(Work item) Carry on the reflection about climate change and geoengineering below, starting right after its last sentence.

(Text provided)
Climate change has been on societies’ radar for decades,
although I do not remember when it entered my ecological consciousness. Not high
school (in the late 80s), when I first became concerned about risks of
biodiversity. Nor college (in the early 90s) when I first became aware of
amphibian population declines. Maybe it
was graduate school (in the rest of the 90s) or maybe it was always there in
the background—a threat that seemed far off and something to start planning
ahead for so that our grandchildren didn’t face a world vastly different from
the one we were living in. But I do remember the moment when it first occurred
to me that the scientists closest to the climate change data didn’t believe
society was going to make the changes necessary. I was a regional SETAC meeting at Miami
University (sometime post 2004) when the keynote speaker was talking about the
predicted climate changes, which were
familiar by that point, as well as the potential solutions of weaning ourselves
off of fossil fuels (also familiar) and geoengineering solutions, which were
not familiar and shocking. It was at that
moment when it occurred to me, they don’t think we can fix this.
In Part II (Magical Thinking) of This Changes Everything, Klein's chapter on “Dimming the Sun” lays
out the various ways people are considering avoiding climate change, aside from
reducing greenhouse gas emissions:
fertilizing the oceans, reflecting light back into space by covering
deserts or by putting tiny mirrors in the atmosphere with mirrors (and idea
that was surely thought up by a clever kindergarten class and not actual scientists),
or by pumping sulfate aerosols (like sulfur dioxide, the stuff of volcanos)
into the stratosphere. She lays out the risks of these ideas and the risks of
not having a catastrophic Plan B. She
presents it in a way that the risks are great enough that only a fool would
move forward with one of these Plan Bs.

(Excerpted data)
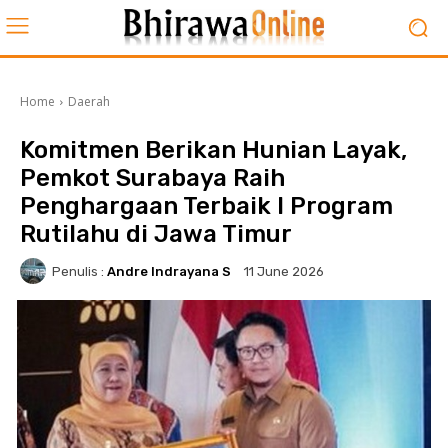
Home
Daerah
Komitmen Berikan Hunian Layak,
Pemkot Surabaya Raih
Penghargaan Terbaik I Program
Rutilahu di Jawa Timur
Penulis :
Andre Indrayana S
11 June 2026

(Reply)
They are certainly plans that focus solely on human impacts and do not
consider risks to the rest of the biota we share this planet with—and given
that climate change poses great immediate threats to the most vulnerable
humans, such approaches are understandable.
If you have any members of your family, you have probably
watched one (or more!) of them make decisions for herself or himself (or for his/her
immediately family) that cause problems and heartache. Not just for themselves, but for the entire
family who is often powerless to truly resolve the problem. Sometimes it
unfolds for years with the same story repeated over and over again; time or the
details change, but the story racked with crisis is more or less the same. The
solution is often clear, but it is often too hard or too painful of an option,
so the loved one and family members treat the symptoms and things will be
better for a while. And then, go to the
repeat sign and play the tune again—perhaps the tune will change. In facing our
personal and societal crises, we often fail to address the root of the predicament.
Geoengineering solutions seem to be treating the symptom and not the disease. I
am with Latour, you have to take care of your monsters, once they are created—Dr.
Frankenstein was a completely irritating protagonist for this reason—but for
heaven’s sakes, could we just stop creating monsters??